## WHAT YOU WILL DO
Once you reach the line holding "parameter din1_WIDTH = 12;", write out that line and every later one exactly, ending with the last line of the data; write nothing else.

[Dataset excerpts]
[Start of Attachment]
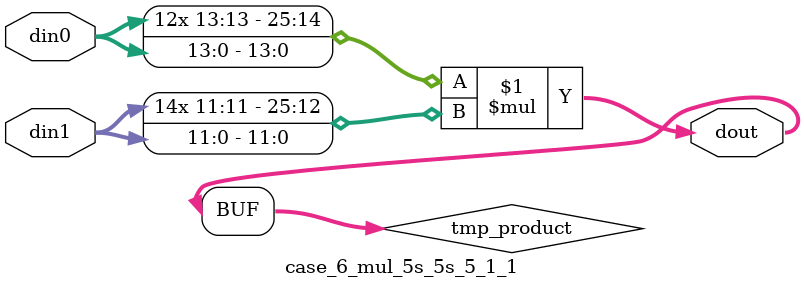
<source format=v>

`timescale 1 ns / 1 ps

 module case_6_mul_5s_5s_5_1_1(din0, din1, dout);
parameter ID = 1;
parameter NUM_STAGE = 0;
parameter din0_WIDTH = 14;
parameter din1_WIDTH = 12;
parameter dout_WIDTH = 26;

input [din0_WIDTH - 1 : 0] din0; 
input [din1_WIDTH - 1 : 0] din1; 
output [dout_WIDTH - 1 : 0] dout;

wire signed [dout_WIDTH - 1 : 0] tmp_product;



























assign tmp_product = $signed(din0) * $signed(din1);








assign dout = tmp_product;





















endmodule

</source>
[End of Attachment]
## OUTPUT FOR THIS EXERCISE
parameter din1_WIDTH = 12;
parameter dout_WIDTH = 26;

input [din0_WIDTH - 1 : 0] din0; 
input [din1_WIDTH - 1 : 0] din1; 
output [dout_WIDTH - 1 : 0] dout;

wire signed [dout_WIDTH - 1 : 0] tmp_product;



























assign tmp_product = $signed(din0) * $signed(din1);








assign dout = tmp_product;





















endmodule

</source>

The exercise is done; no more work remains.